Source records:
■ ■ ■ ■ ■ ■ ■
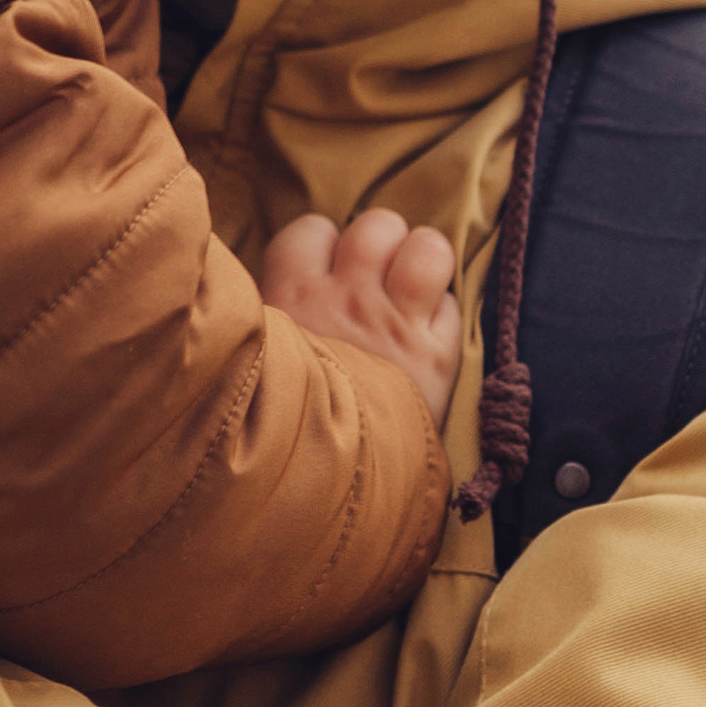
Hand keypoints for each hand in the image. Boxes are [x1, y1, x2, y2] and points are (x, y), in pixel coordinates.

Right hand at [259, 208, 462, 432]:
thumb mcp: (252, 360)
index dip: (324, 245)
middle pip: (376, 226)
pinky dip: (444, 318)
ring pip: (428, 249)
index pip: (312, 229)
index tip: (326, 271)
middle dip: (382, 244)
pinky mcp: (434, 358)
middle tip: (377, 279)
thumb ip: (267, 321)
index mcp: (292, 295)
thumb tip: (267, 297)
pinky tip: (428, 339)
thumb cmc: (275, 423)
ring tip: (414, 290)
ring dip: (425, 263)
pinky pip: (453, 307)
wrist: (318, 481)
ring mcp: (395, 324)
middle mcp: (347, 298)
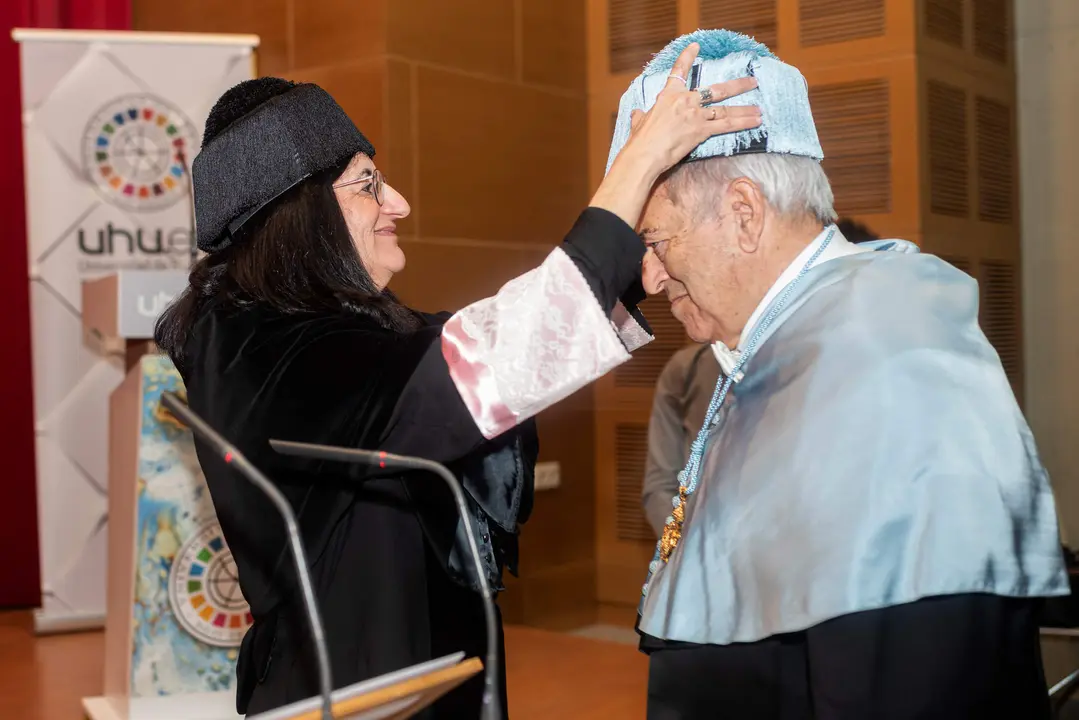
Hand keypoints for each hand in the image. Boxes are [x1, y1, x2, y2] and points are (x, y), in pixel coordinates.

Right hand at [619, 42, 760, 178]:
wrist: (645, 153)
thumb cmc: (640, 140)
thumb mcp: (638, 123)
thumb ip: (641, 116)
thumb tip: (637, 114)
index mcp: (668, 96)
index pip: (679, 72)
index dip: (687, 58)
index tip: (695, 46)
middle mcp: (685, 101)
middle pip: (716, 90)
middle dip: (737, 86)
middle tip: (752, 82)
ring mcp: (695, 114)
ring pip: (725, 109)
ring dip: (744, 110)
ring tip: (759, 110)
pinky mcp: (701, 130)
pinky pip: (727, 125)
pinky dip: (743, 123)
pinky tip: (755, 122)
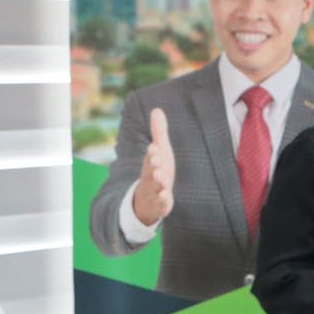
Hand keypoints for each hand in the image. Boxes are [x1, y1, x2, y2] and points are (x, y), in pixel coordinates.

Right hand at [132, 108, 176, 225]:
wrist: (148, 200)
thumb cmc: (157, 171)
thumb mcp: (159, 152)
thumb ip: (158, 132)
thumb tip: (157, 109)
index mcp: (152, 163)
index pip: (151, 156)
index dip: (153, 152)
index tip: (154, 147)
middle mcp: (151, 176)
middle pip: (150, 170)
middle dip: (153, 165)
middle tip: (156, 159)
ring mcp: (154, 191)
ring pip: (154, 186)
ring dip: (157, 181)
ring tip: (160, 176)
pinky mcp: (160, 204)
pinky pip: (160, 203)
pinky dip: (162, 200)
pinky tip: (166, 196)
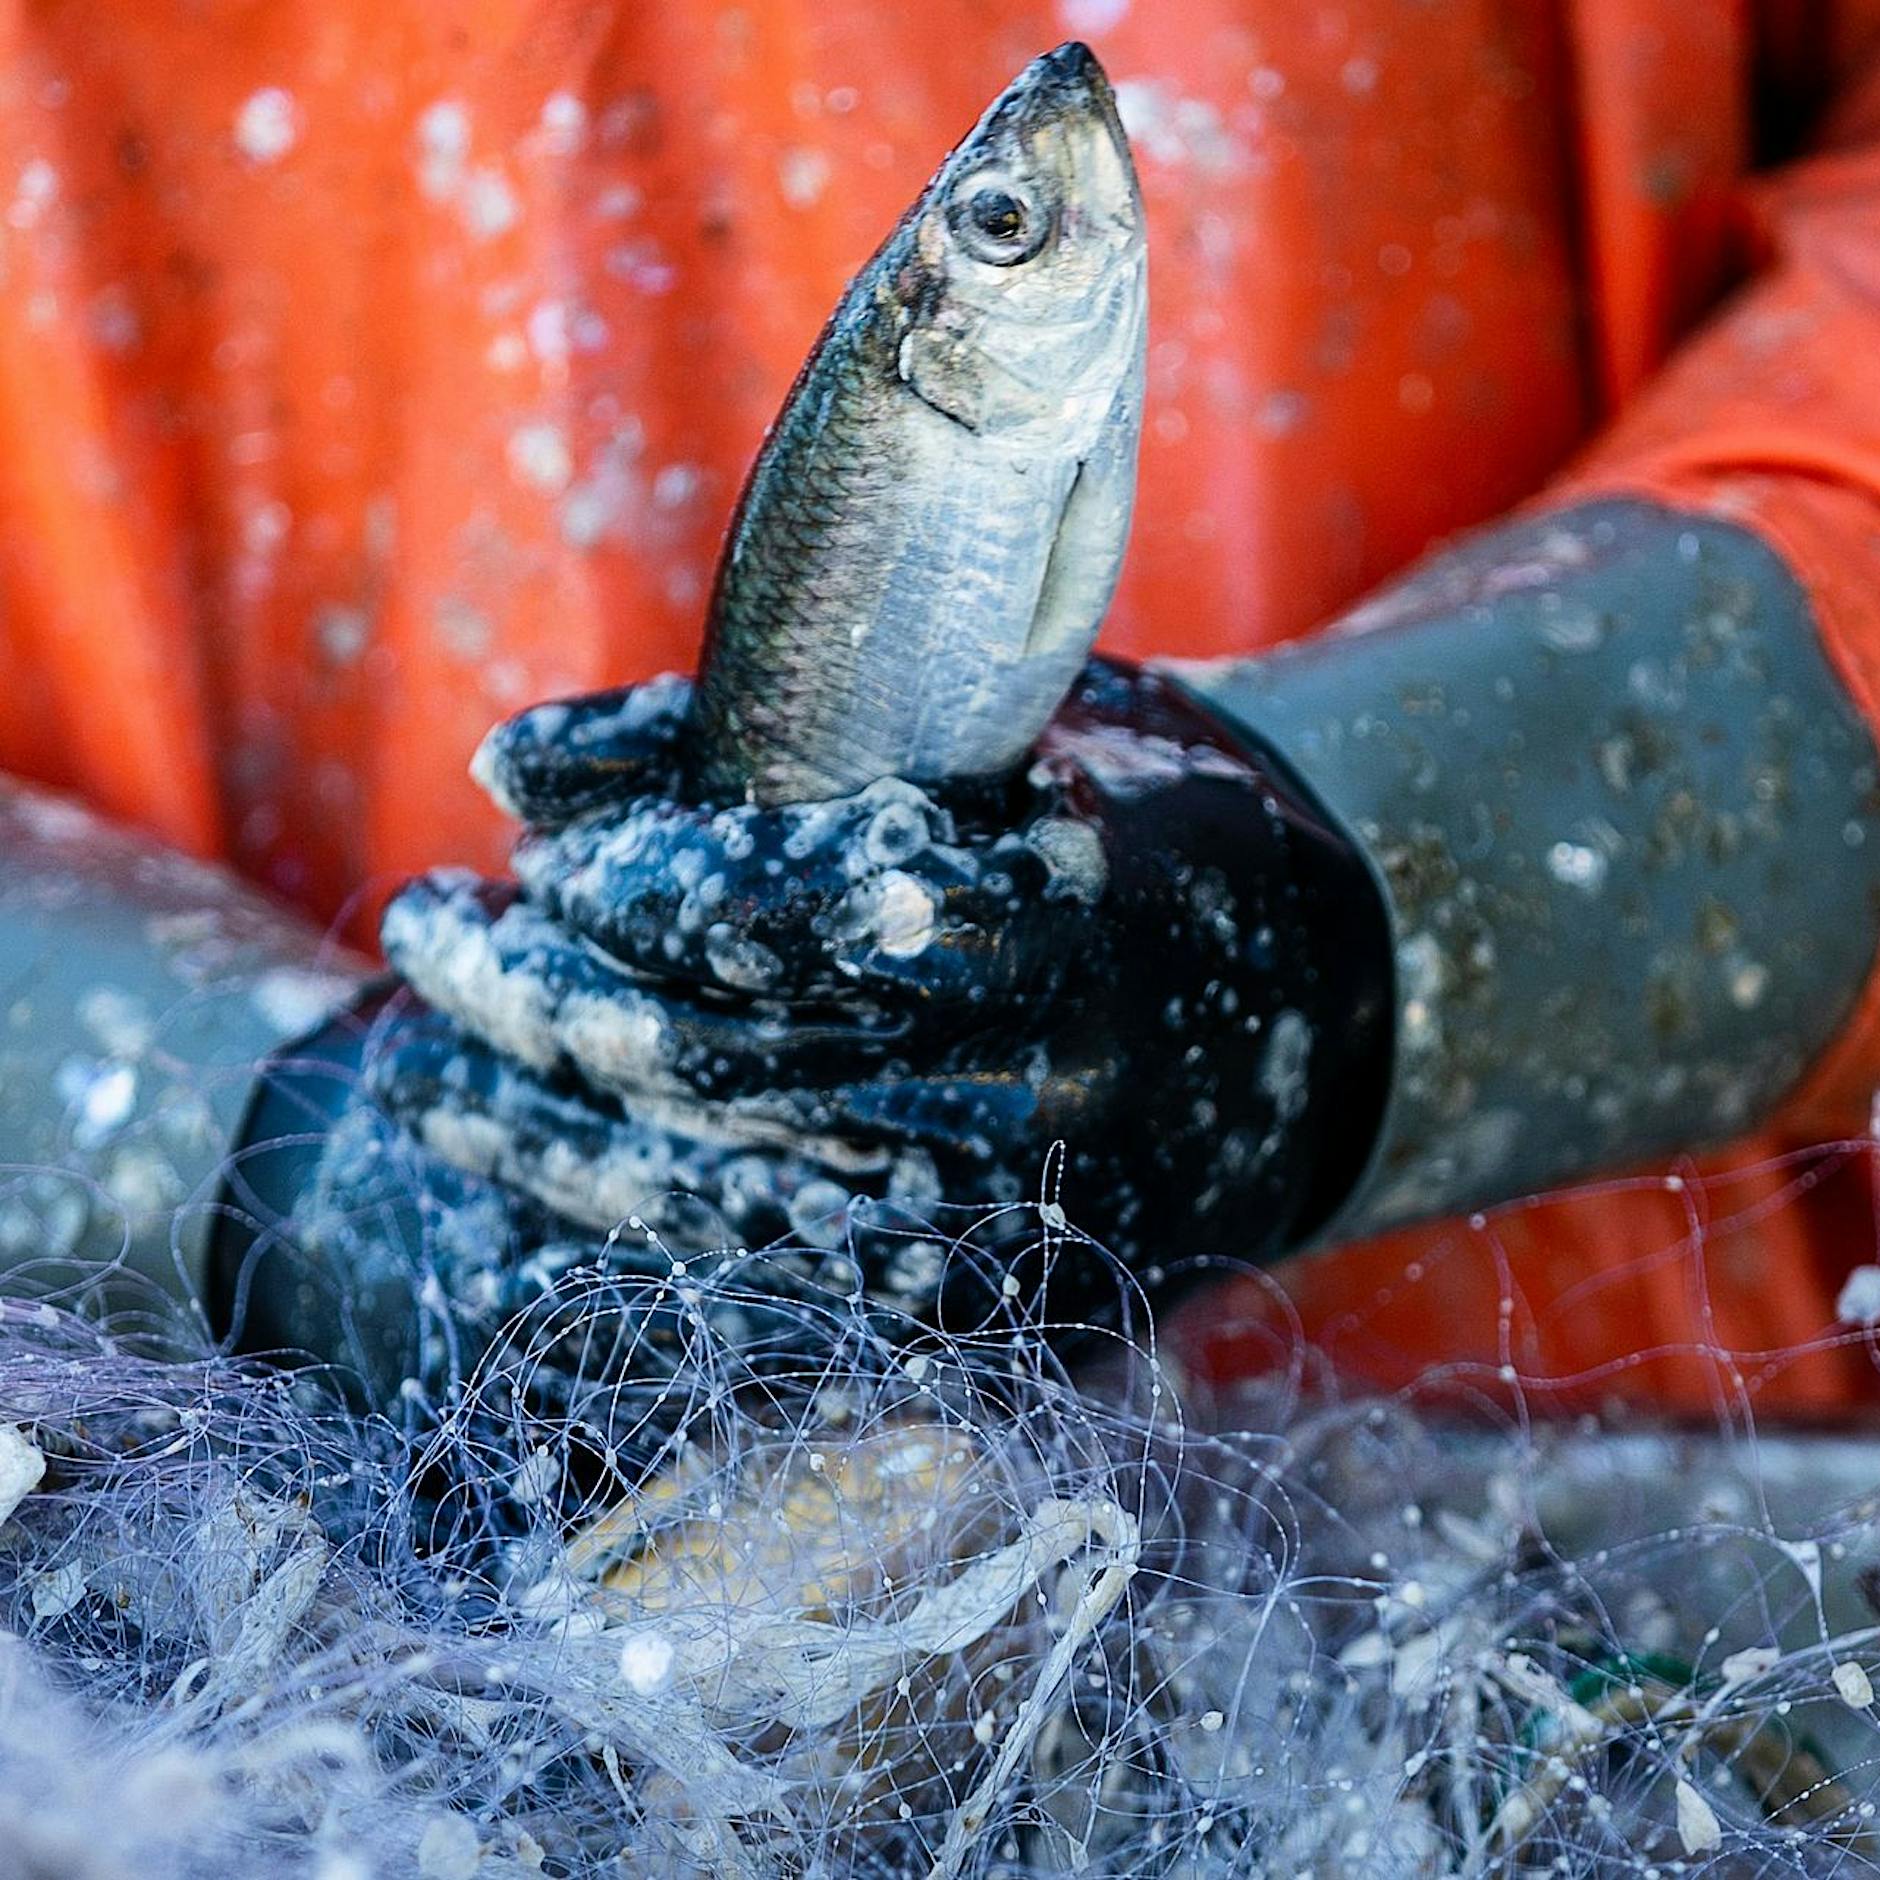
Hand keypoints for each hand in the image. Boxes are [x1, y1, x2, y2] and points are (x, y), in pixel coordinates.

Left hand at [373, 660, 1393, 1325]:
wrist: (1329, 1016)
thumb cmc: (1129, 831)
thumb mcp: (987, 732)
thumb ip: (756, 733)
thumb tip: (506, 767)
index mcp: (1063, 912)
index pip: (810, 906)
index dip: (652, 884)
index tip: (547, 859)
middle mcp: (1043, 1085)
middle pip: (728, 1065)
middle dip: (540, 1002)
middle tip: (428, 933)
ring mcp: (1019, 1220)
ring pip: (720, 1201)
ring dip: (543, 1136)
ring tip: (429, 1067)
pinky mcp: (991, 1308)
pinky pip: (769, 1298)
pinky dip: (630, 1244)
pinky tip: (530, 1189)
■ ■ ■ ■ ■ ■ ■
■ WORK TO COMPLETE ■
There is a run of lines above from the one with "wrist: (645, 153)" to the one with "ring tip: (759, 110)"; print exactly that run, both ends included, and nothing else.

■ EXERCISE RESULT ■
wrist: (645, 153)
thumb cmc: (640, 140)
thumb mcp: (638, 123)
thumb ip: (641, 116)
thumb tip: (637, 114)
index mcp: (668, 96)
index pip: (679, 72)
index dip: (687, 58)
index tip: (695, 46)
middle mcp: (685, 101)
middle pip: (716, 90)
middle dip: (737, 86)
middle tip: (752, 82)
ring mcp: (695, 114)
ring pip: (725, 109)
ring dip: (744, 110)
ring tip: (759, 110)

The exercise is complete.